Don't use jpeg, use png to avoid lossy...

Question

Don't use jpeg, use png to avoid lossy...

scruffynerf opened this issue a year ago · comments

in detextify/inpainter.py#L129
the temporary file is a jpeg, should be a png to avoid lossy conversion, especially at 512x512...

I was passing in 512x512 pngs, and wondering why I got worse results back.

scruffynerf · Answer 1 · Mon Jan 02 2023 11:23:28 GMT+0800 (China Standard Time)

oh, might depend on the method... realizing I was looking at the replicate code, not the local... but same principle. Playing with adding steps too... 50 might not be enough to get the image back to original quality.

scruffynerf · Answer 2 · Mon Jan 02 2023 11:45:41 GMT+0800 (China Standard Time)

huggingface/diffusers#1368
says it's the strength being too high. Changing that to .3 works well And adding num_inference_steps=100 (or whatever) isn't working, unsure why. If I go change the default in the diffuser python module, that does work (so it's using the default, but not taking a argument it should)

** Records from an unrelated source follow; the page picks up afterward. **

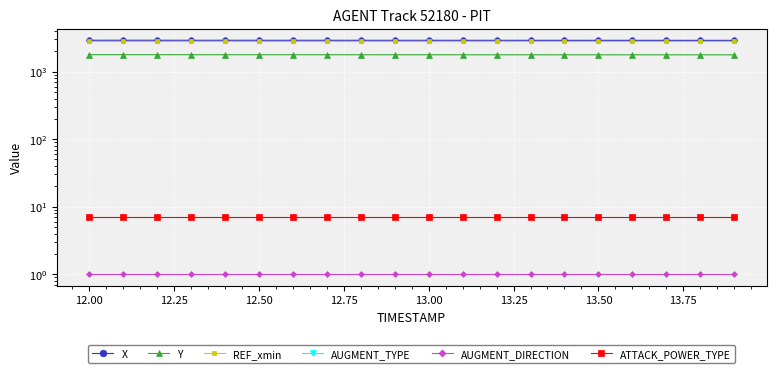

True or false: REF_xmin and Y intersect in this chart.

False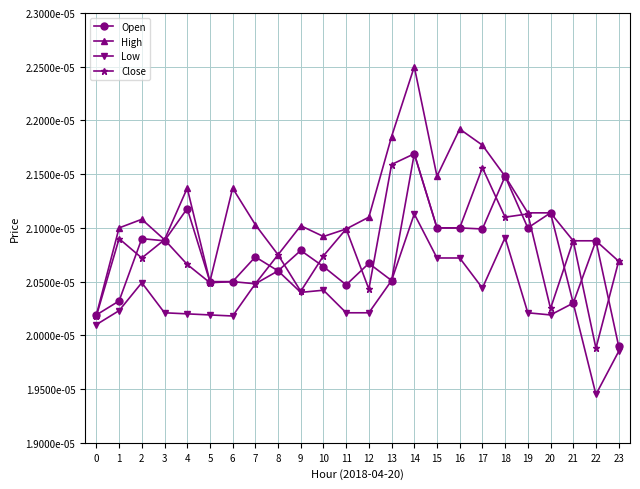

Rank the series at 6 from lowest to highest value.

Low, Open, Close, High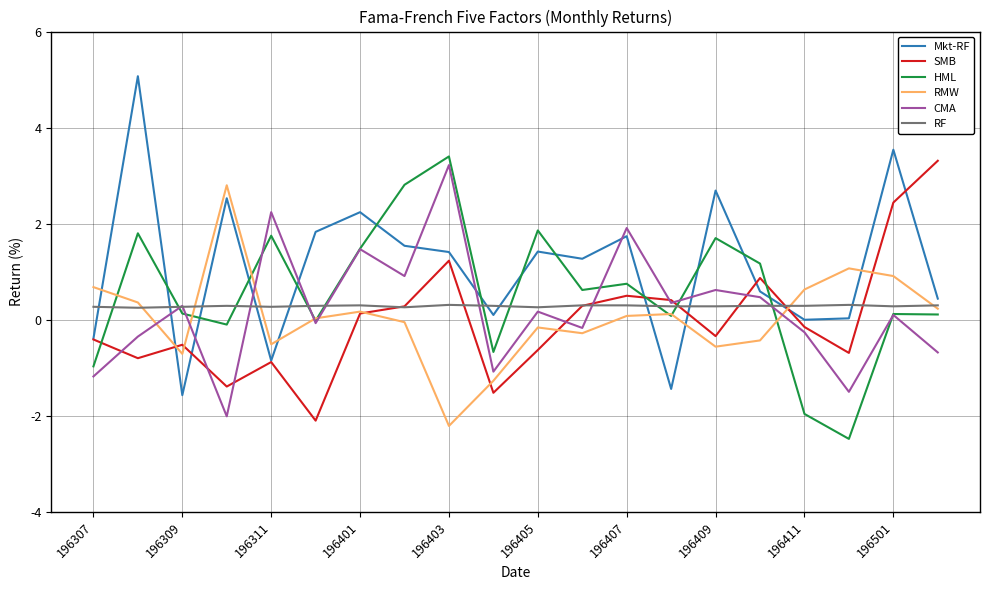

What is the highest value of the SMB series?

3.3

100 steps is better, 200 is even better, but of course, it's 2x or 4x slower... but it's closer to the original image. (so when the text box overlaps half a head, it attempts to put the head back, etc...)

I also am trying "empty flat background, solid color, no text, blank" as a prompt, as I found it was adding lots of 'oh, let me get creative here..." moments.

Julia Turc · Answer 3 · Thu Jan 05 2023 03:07:31 GMT+0800 (China Standard Time)

@scruffynerf Thanks a lot for looking into this!

Indeed, the conversion to .jpeg happens for ReplicateSDInpainter only, so it doesn't explain the discrepancy.
Regarding strength / number of inference steps -- I'm not convinced this would fix it either; edges seem just as visible after 50 steps as they are after 300 (though the in-painted patches themselves look crisper, of course).

This fix makes the edges less jarring though (by in-painting the text boxes only, not the entire tile).